じっぽ当直日誌・スーパーマイルド@はてな

『さるさる日記』から続く、中年内科医の日常日記。これまでの分はこちら。http://touchoku.jugem.jp

泳ぎが苦手なのに海上保安官になろうという人もいるのだ。

 終日、雨の土曜日。
 午前中は外来で、夏休みの先生の代診をしていた。
 この病院に長く勤めている先生なので、患者さんも「20年診てもらっている」というような人もいたのだが、主治医の先生との思い出話が延々と続いて、ちょっと困ってしまった。
 外来をやっていると、新患というのは人柄も病気も未知なので、かなり用心して対応しなければならないのだが、長くかかっている人というのも、ちょっとやりづらいところがあるのだよなあ。僕が濃密な人間関係や、人と仲良くするのが苦手だから、というのが理由だとはわかっているのだが。

 帰宅後、昨日録画した『ドキュメント72時間』を観た。今回は「海上保安学校・青春グラフィティー」。

──────────

- [課題]:
#1 次の(a)〜(c)は、この日記の内容と合っていますか？それぞれ「はい」か「いいえ」で答え、判断の決め手となる日記中の語句をそのまま引用してください。
(a) 筆者は土曜日の午前中、外来で夏休みの先生の代診をしていた。
(b) この日は一日中晴れていた。
(c) 筆者は『ドキュメント72時間』を放送と同時に観た。
#2 この日記の「泳ぎが苦手なのに海上保安官になろうという人もいるのだ。」から「学校・青春グラフィティー」。」までを、両端を含めて一字一句違えずに書き写してください。
次に示す項目は、上の日記とは別の出典から取られています。

──────────

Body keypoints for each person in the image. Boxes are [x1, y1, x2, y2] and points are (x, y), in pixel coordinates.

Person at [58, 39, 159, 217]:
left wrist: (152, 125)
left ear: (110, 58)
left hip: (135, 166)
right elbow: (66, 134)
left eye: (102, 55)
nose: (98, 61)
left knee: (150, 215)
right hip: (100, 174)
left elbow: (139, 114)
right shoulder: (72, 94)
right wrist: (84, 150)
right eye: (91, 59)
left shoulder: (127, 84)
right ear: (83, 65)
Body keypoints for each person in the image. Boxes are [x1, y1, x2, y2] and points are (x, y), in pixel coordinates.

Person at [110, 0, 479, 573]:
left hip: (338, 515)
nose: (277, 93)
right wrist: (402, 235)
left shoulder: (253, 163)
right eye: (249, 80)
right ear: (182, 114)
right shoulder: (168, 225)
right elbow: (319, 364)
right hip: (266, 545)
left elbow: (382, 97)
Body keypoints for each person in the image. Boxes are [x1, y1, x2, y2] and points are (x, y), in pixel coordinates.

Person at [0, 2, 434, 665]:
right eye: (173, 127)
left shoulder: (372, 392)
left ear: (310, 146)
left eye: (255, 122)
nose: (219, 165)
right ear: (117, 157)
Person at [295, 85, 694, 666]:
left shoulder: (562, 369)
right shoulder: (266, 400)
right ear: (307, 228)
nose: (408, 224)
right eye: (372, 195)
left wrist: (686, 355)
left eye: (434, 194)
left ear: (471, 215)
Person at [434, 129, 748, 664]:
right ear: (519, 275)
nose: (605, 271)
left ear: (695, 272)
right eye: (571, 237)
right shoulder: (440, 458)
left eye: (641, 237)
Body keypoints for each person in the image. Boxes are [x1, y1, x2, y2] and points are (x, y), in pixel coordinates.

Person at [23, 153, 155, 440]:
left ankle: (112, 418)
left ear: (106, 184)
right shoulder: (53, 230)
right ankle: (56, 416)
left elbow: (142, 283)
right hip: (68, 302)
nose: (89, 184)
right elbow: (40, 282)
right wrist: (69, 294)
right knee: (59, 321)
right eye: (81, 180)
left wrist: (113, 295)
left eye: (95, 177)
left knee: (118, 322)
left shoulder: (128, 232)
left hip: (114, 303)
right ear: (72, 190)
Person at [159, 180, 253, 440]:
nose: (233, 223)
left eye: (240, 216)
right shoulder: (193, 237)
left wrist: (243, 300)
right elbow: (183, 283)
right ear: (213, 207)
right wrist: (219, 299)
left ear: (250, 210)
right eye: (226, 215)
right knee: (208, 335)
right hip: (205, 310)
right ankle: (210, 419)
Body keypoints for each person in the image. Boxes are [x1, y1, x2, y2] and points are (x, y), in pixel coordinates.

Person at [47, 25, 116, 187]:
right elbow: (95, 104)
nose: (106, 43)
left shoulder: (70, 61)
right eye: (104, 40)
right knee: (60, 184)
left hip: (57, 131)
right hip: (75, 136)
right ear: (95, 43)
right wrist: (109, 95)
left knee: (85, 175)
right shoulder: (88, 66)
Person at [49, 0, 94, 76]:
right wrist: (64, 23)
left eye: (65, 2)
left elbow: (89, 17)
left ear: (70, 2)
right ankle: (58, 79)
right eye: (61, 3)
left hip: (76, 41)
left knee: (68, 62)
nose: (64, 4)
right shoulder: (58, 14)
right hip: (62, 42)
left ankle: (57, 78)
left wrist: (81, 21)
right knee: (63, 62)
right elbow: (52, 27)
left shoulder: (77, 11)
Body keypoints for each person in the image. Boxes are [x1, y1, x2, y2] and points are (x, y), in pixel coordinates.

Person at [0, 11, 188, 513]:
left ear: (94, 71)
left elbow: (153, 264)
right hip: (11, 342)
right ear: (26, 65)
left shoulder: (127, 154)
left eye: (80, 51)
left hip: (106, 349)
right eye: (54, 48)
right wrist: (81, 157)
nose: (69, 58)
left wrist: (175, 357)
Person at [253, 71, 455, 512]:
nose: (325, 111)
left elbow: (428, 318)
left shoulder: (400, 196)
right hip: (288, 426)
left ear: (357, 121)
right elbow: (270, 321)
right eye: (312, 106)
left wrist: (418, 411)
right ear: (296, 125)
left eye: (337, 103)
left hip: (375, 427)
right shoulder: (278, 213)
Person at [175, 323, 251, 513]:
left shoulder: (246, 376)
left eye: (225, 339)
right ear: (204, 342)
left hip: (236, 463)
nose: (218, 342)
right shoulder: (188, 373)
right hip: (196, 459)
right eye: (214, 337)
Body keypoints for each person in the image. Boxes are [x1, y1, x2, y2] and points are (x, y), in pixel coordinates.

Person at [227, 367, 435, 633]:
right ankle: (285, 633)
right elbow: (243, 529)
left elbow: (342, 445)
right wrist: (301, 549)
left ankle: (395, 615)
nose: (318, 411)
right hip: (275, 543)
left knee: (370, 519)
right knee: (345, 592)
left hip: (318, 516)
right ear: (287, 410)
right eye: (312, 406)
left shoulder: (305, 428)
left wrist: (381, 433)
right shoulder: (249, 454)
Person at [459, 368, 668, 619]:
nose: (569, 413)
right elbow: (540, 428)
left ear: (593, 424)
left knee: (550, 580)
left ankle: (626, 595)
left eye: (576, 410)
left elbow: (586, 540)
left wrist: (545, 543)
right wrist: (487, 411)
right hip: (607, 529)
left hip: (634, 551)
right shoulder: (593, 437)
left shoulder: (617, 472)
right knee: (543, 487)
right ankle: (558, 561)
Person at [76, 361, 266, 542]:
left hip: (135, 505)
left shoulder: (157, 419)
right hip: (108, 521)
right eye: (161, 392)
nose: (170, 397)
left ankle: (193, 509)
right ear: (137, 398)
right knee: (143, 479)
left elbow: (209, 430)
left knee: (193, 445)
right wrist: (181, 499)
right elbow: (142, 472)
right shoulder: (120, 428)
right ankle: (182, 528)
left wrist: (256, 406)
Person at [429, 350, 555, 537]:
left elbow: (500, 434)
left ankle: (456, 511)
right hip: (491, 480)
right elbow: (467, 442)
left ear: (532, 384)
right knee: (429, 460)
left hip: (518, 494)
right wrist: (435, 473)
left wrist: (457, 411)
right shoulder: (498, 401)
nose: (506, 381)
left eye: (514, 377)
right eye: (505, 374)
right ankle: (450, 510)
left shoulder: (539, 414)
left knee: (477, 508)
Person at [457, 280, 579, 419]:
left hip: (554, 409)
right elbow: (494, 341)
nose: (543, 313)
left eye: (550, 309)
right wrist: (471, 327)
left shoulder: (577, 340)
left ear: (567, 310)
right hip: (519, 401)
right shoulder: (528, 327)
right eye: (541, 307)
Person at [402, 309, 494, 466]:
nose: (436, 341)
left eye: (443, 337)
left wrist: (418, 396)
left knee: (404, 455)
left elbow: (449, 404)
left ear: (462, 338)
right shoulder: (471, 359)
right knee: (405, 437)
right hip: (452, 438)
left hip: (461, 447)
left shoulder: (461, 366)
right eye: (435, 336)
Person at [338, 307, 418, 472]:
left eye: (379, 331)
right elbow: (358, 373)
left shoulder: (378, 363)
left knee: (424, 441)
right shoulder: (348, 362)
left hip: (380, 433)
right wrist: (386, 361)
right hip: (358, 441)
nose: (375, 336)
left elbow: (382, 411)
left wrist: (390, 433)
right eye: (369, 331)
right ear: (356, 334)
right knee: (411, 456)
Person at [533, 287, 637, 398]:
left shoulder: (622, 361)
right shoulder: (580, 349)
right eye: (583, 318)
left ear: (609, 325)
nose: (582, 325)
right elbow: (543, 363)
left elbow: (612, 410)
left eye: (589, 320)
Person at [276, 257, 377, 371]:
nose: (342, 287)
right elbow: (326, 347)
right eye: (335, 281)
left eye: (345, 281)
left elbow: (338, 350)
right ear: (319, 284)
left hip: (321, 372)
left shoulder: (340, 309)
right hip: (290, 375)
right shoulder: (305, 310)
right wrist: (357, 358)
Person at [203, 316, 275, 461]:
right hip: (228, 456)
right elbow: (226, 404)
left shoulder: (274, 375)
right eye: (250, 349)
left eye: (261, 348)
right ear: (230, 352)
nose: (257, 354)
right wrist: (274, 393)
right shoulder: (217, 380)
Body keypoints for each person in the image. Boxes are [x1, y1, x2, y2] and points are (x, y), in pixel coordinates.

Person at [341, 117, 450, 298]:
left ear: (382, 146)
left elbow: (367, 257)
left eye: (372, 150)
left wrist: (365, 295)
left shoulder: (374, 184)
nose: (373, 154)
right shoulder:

──────────

- [解答一覧]:
#1
(a) はい。「午前中は外来で、夏休みの先生の代診をしていた。」
(b) いいえ。「終日、雨の土曜日。」
(c) いいえ。「昨日録画した『ドキュメント72時間』を観た。」

#2
泳ぎが苦手なのに海上保安官になろうという人もいるのだ。

 終日、雨の土曜日。
 午前中は外来で、夏休みの先生の代診をしていた。
 この病院に長く勤めている先生なので、患者さんも「20年診てもらっている」というような人もいたのだが、主治医の先生との思い出話が延々と続いて、ちょっと困ってしまった。
 外来をやっていると、新患というのは人柄も病気も未知なので、かなり用心して対応しなければならないのだが、長くかかっている人というのも、ちょっとやりづらいところがあるのだよなあ。僕が濃密な人間関係や、人と仲良くするのが苦手だから、というのが理由だとはわかっているのだが。

 帰宅後、昨日録画した『ドキュメント72時間』を観た。今回は「海上保安学校・青春グラフィティー」。